Dopo aver intervistato 50 donne che vivono in Qatar e analizzato 27 leggi, Human Rights Watch ha pubblicato un rapporto completo di 103 pagine sulla discriminazione nell’emirato nel 2021. “Ogni cosa che faccio dipende da un uomo”, ha spiegato Asma, 40 anni. “Quando ho compiuto 17 anni, un mio cugino – i matrimoni tra parenti sono comuni in Qatar – mi ha chiesto la mano. Mi ha detto che avrebbe vissuto negli Stati Uniti per lavoro. E non l’ho visto come un matrimonio, ma come un’opportunità di fuga”, racconta. Si è sposata, pensando di essere libera dalla tutela dei genitori, ma è caduta nelle mani del marito, che ha abusato di lei e ha ulteriormente limitato i suoi movimenti. Dana, 20 anni, spiega nel rapporto di aver dovuto mentire, dire di essere sposata e dare il nome e il numero di un amico come se fosse suo marito per ottenere un trattamento d’emergenza per l’endometriosi: “Si sono rifiutati di farmi un test medico perché non ero sposata”. Ghada, 48 anni, ha poi aggiunto sulla discriminazione in caso di divorzio: “Non potrei risposarmi perché perderei la custodia di mia figlia”. Il rapporto si conclude con 50 raccomandazioni che HRW ha inviato per lettera alle autorità del Qatar. Finora, con scarsi risultati.

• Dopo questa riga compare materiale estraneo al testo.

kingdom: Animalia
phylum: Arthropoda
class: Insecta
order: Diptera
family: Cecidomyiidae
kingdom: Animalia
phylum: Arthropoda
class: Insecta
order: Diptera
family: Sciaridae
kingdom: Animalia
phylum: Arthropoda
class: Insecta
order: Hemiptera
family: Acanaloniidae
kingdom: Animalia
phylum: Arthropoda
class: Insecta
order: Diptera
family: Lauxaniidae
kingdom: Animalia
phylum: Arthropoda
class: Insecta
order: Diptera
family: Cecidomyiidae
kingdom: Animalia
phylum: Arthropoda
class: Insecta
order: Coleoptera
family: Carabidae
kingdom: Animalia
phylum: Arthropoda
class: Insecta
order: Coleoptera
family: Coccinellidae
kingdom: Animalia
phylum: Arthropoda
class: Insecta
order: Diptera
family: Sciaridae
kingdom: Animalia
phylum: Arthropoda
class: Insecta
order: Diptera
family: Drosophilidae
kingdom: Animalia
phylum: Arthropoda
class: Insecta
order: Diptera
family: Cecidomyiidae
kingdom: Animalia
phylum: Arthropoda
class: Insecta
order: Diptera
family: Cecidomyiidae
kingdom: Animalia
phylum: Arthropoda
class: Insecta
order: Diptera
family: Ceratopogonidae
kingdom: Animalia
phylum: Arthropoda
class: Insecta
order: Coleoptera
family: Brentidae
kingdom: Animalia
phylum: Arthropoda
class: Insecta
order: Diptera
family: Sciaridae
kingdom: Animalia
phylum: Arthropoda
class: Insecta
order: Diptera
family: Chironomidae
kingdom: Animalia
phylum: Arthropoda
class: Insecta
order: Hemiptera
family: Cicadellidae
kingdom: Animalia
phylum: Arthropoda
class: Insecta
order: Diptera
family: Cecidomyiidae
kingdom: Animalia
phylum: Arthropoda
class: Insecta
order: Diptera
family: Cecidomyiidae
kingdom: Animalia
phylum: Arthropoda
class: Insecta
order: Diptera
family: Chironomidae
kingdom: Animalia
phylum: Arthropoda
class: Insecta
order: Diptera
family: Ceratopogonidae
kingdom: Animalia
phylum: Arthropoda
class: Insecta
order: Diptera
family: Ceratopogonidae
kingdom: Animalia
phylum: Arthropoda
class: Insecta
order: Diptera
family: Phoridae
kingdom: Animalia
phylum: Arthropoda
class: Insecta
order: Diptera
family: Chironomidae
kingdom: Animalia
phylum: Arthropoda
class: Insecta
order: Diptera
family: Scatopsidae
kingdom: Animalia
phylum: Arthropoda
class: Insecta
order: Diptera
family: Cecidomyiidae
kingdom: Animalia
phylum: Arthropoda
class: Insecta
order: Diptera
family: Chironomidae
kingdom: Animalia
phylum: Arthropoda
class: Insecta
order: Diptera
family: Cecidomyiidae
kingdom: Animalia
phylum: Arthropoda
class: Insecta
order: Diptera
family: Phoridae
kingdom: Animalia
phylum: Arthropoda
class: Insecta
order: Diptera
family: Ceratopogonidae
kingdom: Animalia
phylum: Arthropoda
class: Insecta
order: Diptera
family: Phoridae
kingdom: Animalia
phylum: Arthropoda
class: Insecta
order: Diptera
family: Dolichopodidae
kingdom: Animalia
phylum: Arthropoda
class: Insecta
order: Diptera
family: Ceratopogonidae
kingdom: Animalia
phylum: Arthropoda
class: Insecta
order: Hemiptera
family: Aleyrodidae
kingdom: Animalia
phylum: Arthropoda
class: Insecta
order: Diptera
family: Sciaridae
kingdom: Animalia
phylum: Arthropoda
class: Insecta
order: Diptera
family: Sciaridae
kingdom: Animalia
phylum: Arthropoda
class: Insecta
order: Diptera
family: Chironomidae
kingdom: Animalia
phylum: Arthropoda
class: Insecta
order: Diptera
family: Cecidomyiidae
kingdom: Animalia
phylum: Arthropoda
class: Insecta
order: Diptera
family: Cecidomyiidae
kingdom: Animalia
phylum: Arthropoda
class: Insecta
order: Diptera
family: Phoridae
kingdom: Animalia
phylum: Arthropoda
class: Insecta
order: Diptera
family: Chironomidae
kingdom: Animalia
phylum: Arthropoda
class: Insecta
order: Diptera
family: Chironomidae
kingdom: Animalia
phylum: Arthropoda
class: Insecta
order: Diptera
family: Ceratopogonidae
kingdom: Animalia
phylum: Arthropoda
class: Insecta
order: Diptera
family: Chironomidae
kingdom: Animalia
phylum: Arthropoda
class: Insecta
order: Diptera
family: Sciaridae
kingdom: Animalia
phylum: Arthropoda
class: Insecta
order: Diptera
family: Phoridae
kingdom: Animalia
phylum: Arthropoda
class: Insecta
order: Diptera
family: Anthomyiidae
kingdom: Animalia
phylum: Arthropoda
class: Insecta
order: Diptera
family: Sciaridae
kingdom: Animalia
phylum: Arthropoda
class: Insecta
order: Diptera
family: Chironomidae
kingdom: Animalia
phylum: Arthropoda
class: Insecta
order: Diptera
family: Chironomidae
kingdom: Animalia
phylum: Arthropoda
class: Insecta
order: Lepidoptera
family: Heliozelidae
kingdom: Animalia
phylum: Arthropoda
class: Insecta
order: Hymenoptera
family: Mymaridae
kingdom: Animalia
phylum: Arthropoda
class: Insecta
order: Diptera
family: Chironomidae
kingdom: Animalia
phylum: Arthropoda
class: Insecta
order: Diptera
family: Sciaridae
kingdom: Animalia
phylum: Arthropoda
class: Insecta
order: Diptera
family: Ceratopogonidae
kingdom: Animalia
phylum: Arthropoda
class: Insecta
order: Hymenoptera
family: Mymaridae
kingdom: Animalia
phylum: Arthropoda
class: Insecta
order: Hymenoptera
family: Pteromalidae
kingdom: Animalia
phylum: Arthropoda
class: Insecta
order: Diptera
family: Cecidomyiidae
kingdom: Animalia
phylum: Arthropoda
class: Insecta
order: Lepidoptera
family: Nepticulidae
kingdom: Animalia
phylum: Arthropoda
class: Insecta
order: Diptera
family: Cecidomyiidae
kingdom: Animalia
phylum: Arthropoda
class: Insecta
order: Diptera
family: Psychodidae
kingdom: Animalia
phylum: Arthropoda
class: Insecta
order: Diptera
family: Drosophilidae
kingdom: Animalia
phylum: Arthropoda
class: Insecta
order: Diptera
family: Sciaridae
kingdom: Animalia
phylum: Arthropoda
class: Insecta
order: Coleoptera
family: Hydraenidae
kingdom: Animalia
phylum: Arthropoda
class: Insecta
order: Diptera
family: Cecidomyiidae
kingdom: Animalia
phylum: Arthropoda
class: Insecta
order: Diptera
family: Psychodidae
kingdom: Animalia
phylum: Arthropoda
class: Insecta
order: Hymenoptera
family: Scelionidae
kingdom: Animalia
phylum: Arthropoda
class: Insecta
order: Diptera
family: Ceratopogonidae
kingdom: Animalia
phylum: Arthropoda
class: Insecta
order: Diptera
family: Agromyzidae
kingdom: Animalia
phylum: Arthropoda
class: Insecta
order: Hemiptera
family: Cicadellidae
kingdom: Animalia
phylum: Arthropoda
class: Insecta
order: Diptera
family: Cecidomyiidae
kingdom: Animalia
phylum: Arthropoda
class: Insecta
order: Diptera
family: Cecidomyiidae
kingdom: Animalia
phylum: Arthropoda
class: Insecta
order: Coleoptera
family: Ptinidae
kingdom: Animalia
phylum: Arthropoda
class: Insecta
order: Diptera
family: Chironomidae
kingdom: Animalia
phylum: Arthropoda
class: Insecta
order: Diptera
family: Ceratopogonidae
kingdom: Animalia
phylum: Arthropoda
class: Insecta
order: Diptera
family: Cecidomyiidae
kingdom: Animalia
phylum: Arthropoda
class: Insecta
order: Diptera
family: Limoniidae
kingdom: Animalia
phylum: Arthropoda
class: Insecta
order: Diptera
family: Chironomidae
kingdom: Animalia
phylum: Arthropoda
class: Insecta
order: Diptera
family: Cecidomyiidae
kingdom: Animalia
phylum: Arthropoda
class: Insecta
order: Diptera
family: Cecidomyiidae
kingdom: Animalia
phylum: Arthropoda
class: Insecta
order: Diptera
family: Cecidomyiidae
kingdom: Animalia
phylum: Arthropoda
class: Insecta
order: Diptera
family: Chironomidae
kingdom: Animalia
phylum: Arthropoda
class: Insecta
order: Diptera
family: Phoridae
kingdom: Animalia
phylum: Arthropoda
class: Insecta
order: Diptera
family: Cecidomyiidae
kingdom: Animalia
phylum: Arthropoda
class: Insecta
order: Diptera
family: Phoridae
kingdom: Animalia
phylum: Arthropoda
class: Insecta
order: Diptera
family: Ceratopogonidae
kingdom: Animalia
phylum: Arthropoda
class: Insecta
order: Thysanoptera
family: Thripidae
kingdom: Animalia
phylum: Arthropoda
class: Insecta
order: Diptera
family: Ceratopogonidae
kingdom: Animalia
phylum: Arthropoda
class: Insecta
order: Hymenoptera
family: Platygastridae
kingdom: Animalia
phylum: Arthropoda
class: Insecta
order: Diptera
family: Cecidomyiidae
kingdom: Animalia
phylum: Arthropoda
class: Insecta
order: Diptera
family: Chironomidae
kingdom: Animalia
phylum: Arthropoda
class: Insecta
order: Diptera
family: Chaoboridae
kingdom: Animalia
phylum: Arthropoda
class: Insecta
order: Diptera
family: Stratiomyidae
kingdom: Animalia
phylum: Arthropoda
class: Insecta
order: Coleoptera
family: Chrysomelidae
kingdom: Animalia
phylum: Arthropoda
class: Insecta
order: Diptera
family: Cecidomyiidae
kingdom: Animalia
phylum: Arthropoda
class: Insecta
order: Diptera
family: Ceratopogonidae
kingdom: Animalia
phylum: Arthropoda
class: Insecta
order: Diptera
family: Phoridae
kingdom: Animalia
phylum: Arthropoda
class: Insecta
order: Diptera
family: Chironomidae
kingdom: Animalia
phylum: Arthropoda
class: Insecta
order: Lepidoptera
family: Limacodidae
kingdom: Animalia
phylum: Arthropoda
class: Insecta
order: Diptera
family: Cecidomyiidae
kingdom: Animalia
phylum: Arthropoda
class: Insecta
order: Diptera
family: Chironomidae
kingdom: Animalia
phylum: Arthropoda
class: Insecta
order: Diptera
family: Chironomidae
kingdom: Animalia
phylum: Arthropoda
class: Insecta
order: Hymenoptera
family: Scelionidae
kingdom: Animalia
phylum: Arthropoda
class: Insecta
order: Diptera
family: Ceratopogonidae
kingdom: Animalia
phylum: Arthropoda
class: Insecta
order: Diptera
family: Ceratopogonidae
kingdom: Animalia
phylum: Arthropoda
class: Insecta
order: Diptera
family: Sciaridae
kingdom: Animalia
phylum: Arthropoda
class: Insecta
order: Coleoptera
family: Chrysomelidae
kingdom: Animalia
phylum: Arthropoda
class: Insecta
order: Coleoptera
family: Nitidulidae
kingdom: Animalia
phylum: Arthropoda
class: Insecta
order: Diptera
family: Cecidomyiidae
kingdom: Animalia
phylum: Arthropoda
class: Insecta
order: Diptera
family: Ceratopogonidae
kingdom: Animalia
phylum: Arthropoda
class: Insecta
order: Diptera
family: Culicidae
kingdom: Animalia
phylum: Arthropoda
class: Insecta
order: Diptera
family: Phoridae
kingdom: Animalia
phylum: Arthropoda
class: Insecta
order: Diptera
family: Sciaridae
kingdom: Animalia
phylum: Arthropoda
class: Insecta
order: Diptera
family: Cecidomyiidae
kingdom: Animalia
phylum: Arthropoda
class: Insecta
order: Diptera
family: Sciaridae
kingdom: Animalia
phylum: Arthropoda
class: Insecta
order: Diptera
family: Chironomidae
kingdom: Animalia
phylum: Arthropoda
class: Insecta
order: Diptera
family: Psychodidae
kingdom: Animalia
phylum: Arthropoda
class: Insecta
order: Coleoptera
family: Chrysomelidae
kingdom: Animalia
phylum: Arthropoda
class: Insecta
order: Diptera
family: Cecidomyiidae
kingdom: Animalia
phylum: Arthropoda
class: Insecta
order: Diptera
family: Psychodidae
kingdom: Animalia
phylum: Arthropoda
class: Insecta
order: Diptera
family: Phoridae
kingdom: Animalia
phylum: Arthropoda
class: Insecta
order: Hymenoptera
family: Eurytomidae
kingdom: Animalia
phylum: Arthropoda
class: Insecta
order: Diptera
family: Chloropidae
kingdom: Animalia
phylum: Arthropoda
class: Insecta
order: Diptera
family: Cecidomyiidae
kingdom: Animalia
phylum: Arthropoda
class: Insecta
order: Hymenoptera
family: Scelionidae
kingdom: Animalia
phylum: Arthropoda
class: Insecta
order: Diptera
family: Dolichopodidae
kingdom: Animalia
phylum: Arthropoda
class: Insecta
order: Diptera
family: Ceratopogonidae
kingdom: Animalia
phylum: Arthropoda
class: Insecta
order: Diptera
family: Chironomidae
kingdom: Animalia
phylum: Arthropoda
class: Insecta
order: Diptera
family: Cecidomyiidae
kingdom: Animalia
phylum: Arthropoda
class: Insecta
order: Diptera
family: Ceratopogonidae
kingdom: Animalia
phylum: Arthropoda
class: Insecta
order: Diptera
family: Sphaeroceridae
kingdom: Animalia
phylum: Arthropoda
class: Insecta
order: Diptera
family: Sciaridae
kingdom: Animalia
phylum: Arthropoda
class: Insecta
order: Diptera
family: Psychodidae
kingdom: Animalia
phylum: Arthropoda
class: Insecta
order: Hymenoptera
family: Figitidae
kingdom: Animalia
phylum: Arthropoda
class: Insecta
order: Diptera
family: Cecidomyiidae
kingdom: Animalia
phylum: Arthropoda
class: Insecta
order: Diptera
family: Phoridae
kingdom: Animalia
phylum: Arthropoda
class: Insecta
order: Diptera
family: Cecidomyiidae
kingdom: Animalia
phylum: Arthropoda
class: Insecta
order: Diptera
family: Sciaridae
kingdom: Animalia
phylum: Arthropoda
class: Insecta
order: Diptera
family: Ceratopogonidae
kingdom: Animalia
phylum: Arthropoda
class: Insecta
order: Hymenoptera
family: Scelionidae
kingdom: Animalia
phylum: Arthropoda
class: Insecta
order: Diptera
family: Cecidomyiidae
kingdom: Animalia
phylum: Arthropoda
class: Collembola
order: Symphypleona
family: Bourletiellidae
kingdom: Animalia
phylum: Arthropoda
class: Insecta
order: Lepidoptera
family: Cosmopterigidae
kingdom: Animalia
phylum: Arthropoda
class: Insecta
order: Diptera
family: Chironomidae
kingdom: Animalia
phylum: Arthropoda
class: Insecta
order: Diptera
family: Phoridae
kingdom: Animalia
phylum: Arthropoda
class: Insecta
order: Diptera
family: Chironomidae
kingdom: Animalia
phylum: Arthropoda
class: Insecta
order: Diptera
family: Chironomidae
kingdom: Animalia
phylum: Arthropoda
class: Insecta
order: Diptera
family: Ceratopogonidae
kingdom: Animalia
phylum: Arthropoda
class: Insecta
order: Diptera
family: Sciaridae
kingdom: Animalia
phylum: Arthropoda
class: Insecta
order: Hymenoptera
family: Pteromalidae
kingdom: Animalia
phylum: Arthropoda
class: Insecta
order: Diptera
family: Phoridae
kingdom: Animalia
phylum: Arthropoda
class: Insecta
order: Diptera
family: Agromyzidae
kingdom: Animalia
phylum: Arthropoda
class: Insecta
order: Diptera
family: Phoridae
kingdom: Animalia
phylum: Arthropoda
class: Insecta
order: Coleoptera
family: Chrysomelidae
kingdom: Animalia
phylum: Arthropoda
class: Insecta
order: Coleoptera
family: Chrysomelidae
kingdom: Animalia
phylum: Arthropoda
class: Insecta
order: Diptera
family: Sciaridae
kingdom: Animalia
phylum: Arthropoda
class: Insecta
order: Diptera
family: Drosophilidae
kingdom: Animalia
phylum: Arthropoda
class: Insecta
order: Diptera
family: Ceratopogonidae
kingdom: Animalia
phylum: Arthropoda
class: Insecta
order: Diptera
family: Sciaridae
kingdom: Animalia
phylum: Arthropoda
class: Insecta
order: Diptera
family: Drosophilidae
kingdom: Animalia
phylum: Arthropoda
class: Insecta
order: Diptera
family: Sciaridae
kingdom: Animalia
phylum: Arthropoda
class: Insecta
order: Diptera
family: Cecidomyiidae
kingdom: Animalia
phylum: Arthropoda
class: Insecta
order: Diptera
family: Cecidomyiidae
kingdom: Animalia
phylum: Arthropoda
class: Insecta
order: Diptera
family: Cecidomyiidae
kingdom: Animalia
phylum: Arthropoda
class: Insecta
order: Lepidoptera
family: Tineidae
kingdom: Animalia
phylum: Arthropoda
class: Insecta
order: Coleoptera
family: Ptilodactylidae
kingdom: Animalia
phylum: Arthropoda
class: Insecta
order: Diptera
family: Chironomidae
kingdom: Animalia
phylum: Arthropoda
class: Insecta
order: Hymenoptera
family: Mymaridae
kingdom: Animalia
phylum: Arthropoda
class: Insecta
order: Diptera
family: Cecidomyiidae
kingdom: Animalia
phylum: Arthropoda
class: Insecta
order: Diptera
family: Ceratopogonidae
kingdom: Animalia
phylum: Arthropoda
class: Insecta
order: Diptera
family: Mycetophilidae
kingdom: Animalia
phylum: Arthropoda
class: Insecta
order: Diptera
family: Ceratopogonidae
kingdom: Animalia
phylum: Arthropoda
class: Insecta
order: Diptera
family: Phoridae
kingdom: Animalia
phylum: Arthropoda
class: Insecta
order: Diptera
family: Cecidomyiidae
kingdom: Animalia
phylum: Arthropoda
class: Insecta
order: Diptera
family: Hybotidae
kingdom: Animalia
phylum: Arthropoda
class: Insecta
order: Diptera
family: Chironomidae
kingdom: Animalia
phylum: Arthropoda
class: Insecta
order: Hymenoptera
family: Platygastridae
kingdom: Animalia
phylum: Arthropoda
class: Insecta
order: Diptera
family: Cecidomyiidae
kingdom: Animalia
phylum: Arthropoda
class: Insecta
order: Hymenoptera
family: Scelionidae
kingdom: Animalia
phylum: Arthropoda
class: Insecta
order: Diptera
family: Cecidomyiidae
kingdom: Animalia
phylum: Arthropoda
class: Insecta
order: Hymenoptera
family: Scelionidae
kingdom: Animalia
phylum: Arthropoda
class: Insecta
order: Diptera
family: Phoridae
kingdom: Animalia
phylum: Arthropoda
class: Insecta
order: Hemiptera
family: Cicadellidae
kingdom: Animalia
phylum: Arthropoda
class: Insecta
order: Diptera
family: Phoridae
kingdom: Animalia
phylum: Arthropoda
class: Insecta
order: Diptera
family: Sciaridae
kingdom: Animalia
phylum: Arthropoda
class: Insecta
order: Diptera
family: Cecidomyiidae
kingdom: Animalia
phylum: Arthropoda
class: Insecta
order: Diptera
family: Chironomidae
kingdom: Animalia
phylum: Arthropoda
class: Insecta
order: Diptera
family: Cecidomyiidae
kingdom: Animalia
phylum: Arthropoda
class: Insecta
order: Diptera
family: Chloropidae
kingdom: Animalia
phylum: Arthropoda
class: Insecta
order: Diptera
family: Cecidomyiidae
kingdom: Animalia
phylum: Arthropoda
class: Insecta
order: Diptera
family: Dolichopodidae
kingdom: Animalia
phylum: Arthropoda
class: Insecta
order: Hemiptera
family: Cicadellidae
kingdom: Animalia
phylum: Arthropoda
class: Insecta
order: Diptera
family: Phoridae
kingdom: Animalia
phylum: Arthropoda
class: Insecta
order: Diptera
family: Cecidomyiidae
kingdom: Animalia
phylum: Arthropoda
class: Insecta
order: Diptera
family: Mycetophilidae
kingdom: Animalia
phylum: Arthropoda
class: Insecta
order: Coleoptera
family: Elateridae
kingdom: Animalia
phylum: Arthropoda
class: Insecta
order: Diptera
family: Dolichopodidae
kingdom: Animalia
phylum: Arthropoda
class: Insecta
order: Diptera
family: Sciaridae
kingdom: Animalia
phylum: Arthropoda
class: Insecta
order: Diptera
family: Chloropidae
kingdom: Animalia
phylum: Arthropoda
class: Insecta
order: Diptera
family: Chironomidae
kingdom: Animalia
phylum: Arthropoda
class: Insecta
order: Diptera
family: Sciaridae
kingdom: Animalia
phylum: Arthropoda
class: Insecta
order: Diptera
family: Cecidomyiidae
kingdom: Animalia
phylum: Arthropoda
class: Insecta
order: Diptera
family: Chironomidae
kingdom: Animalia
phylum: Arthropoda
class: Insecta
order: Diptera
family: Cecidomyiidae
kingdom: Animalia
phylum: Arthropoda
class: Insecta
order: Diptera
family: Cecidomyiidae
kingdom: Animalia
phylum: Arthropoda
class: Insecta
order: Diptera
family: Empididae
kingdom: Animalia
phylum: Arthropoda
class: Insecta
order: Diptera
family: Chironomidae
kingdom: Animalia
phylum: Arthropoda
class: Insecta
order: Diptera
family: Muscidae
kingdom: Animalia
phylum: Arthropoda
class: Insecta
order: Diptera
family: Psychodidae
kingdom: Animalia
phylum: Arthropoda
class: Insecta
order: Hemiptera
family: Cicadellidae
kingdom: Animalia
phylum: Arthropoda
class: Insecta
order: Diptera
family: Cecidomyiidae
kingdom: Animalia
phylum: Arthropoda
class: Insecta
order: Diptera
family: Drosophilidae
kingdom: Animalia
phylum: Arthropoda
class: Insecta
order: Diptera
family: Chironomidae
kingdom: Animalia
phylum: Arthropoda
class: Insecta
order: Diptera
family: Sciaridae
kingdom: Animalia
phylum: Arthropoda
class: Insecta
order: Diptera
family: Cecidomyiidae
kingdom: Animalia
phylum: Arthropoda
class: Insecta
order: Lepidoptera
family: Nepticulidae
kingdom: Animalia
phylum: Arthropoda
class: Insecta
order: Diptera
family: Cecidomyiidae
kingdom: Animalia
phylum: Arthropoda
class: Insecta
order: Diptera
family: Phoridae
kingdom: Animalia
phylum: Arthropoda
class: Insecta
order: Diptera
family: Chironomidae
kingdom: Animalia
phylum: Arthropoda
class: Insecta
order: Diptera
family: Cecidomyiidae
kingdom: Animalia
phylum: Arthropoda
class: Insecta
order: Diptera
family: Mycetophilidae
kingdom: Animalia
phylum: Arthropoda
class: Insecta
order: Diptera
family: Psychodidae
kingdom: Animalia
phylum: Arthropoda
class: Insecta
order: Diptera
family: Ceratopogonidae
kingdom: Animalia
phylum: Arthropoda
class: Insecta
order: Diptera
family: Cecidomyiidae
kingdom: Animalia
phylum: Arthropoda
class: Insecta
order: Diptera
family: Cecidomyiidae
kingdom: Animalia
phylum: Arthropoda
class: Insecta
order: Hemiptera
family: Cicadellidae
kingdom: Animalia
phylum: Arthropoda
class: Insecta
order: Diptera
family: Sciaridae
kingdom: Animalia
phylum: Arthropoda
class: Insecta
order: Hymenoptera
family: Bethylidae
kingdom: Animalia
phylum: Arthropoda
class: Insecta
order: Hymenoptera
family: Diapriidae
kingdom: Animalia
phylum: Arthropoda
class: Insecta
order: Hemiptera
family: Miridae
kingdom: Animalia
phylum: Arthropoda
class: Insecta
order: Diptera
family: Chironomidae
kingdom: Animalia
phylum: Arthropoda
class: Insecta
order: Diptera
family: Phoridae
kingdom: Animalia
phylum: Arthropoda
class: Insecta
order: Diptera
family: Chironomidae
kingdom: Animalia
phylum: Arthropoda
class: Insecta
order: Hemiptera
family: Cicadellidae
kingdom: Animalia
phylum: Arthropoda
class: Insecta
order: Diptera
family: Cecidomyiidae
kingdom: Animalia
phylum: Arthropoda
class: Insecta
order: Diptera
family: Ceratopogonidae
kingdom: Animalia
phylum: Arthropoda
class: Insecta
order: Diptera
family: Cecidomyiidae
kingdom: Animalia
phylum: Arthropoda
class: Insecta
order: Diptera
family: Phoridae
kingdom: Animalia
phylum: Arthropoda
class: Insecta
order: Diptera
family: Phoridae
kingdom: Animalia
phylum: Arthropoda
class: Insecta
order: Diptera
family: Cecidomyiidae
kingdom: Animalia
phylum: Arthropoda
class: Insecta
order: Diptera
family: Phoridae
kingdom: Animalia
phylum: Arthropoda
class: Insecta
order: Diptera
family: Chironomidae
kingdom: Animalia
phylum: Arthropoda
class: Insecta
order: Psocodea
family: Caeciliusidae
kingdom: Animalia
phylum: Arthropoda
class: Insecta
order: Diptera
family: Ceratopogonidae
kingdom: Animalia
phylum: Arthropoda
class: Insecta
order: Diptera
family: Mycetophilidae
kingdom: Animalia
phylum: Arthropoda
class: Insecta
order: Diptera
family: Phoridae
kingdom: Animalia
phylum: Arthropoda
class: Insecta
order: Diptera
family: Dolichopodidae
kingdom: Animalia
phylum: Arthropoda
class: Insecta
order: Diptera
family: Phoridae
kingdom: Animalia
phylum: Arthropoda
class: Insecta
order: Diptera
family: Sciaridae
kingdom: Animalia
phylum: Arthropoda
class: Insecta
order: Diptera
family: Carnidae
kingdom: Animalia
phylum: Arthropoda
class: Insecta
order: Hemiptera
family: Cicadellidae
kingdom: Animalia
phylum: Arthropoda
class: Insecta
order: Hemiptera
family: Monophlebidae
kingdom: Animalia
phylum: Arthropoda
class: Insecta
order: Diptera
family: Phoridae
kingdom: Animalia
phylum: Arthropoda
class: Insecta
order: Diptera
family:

L’emirato è una monarchia assoluta in cui non sono ammessi partiti politici. Il potere esecutivo è affidato all’emiro e al Consiglio dei ministri, composto da 15 uomini e tre donne (che detengono i portafogli di Salute, Educazione e Famiglia). E.A.M. ce lo ricorda mentre facciamo colazione: “Ci sono tre donne al governo. Ma non siamo obbligati a lavorare se non vogliamo. Non abbiamo nulla da dimostrare. È come guidare. I media esagerano nel dire che alle donne non è permesso guidare – l’Arabia Saudita ha eliminato il divieto nel 2018 – o che hanno bisogno dell’approvazione del marito per ottenere la patente – questo era il caso in Qatar fino al 2020 – come un modo per attaccare la nostra cultura e abbattere l’unità familiare. Ho un autista che mi accompagna. E non succede nulla”. Come la sua amica, anche E. è laureata in informatica.
Giovedì, la francese Stéphanie Frappart è diventata la prima donna nella storia ad arbitrare una partita di Coppa del Mondo. In uno stadio del Qatar (Al-Bayt) è stata accompagnata dalla brasiliana Neuza Back e dalla messicana Karen Diaz come assistenti. Al festival dei tifosi di Doha, con schermi giganti, in questi giorni si potevano vedere gruppi di amiche qatariote che seguivano le partite con il loro abaya e magari la maglia della loro squadra preferita sotto il mantello nero. In metropolitana, all’interno di quegli abiti pesanti, si sentiva anche ridere alla vista di fan provenienti da diversi paesi con parrucche e volti dipinti. Noof al Maadeed, la giovane femminista qatariota fuggita nel Regno Unito nel 2020 dopo aver denunciato “tentativi di assassinio” da parte dei familiari, è tornata nel 2021 perché si sentiva strana. Quando ha lasciato i social media, dove era stata così attiva, le organizzazioni per i diritti umani hanno temuto per la sua vita. Un giorno è tornata su Twitter per annunciare che stava bene e ha postato con orgoglio la foto di un biglietto della Coppa del Mondo sullo stesso network. Il Qatar e la FIFA vogliono che tutti gli occhi siano puntati sul campo, ma la vita è ciò che accade fuori, tra una partita e l’altra. In questo caso, l’emirato viola quotidianamente l’articolo 35 della sua stessa Costituzione: “Tutte le persone sono uguali davanti alla legge e, pertanto, non ci devono essere discriminazioni di sesso, razza o religione”.